As I mention from time to time, I really like this form of meditation.  It is intelligent.  It evokes feelings and teaches you to process them.  It is in that sense eminently practical.  I have not done Vipassana, but in my understanding it consists in the awareness, but does nothing to evoke something to be aware OF. I did mantra meditation for a long time back in my youth, and have tried Zazen and the “just sitting there” forms of meditation, and none did anything but wind me up.  Counter-productive, as I suspect is the case for all people not already relatively well adjusted.  That, in any event, is what I read is often the case.

We are complex, rich beings.  We are like cabinets with countless drawers and shelves, and filing spaces.  Personal growth consists in the first phase in simply coming to know ourselves as we are, to open everything up, to see it, to become acquainted with it.  The spaces within us have unique and distinctive textures and feelings.

You have to have motion to open things up, and you have to have stillness to allow it to speak. Kum Nye has both.  Uniquely, in my not inconsiderable experience.

Today, between my last post and this one, I did my practice, and in the fifth part of this set of exercises, I was bringing my negatives into my “cloud”, and a Mr. Hyde sort of figure came up, and told the part of me that is loving “I always hated you and wanted to hurt you.”  “I”–I hate to identify with that other part of me, although I recognize in principle I must–asked why.  And it showed me that it needed love for a very long time, but had no way to get it.  And anything we need but can’t get we grow to hate.  It is natural for unloved people to grow to hate love.  Something tantalizing but 6″ out of your reach is maddening.

The nature of trauma is that the more you need people the more you push them away.
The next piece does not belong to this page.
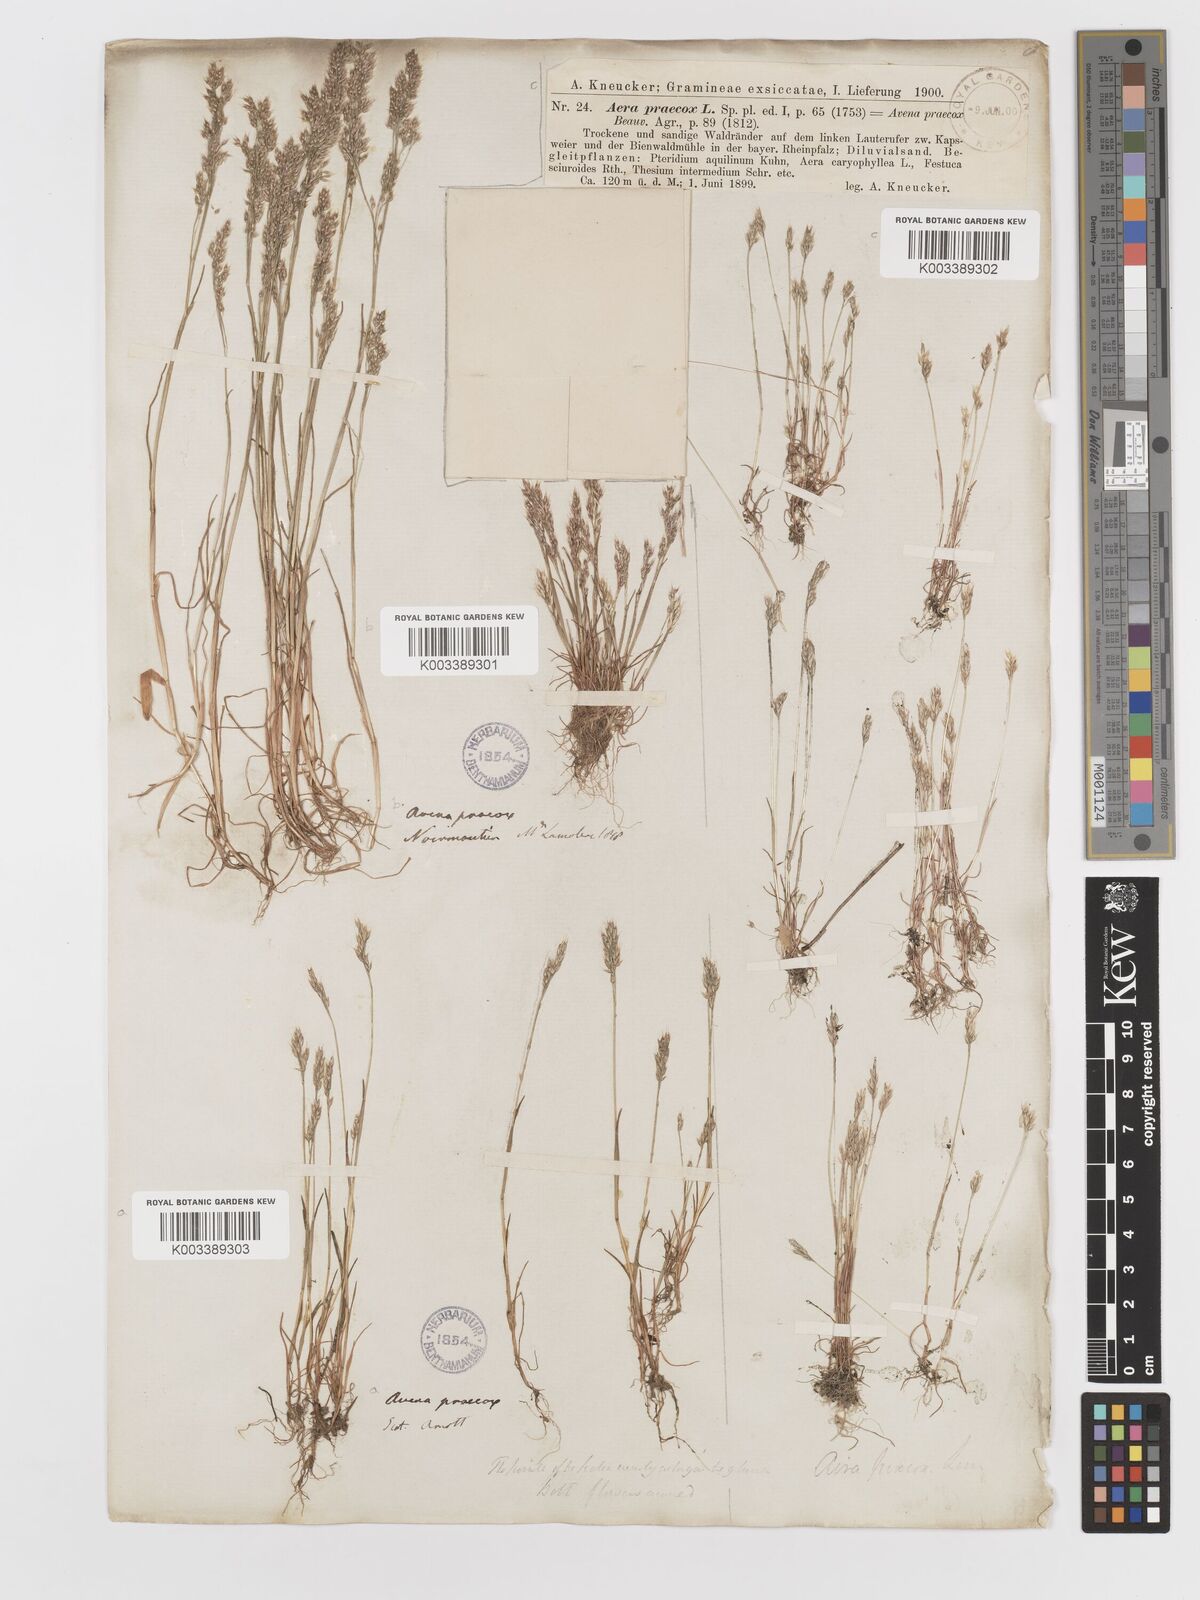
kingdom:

Some part of you knows that your very desperation makes you intrinsically vulnerable, intrinsically gullible, intrinsically prone to error and the manipulations of others.  The harder you reach, the harder you pull back.  It is one more of the contradictions of loss and emotional privation.

But my two selves went for a pleasant walk in a pleasant park, and I think they worked something out.

There can be no greater gift, no skill more worth developing, than the ability to truly love oneself.  Once you can do that, you don’t NEED people, and so the desperation and clinging disappear, and so the ability to approach other people appropriately, in a spirit of welcoming and openness becomes available.

My life’s tasks are developing this ability in myself–I am nearly there–and then figuring out how to teach it consistently and efficiently.  That is one of my life’s tasks anyway.  Any regular readers I may have know I have set some other modest tasks in addition to that.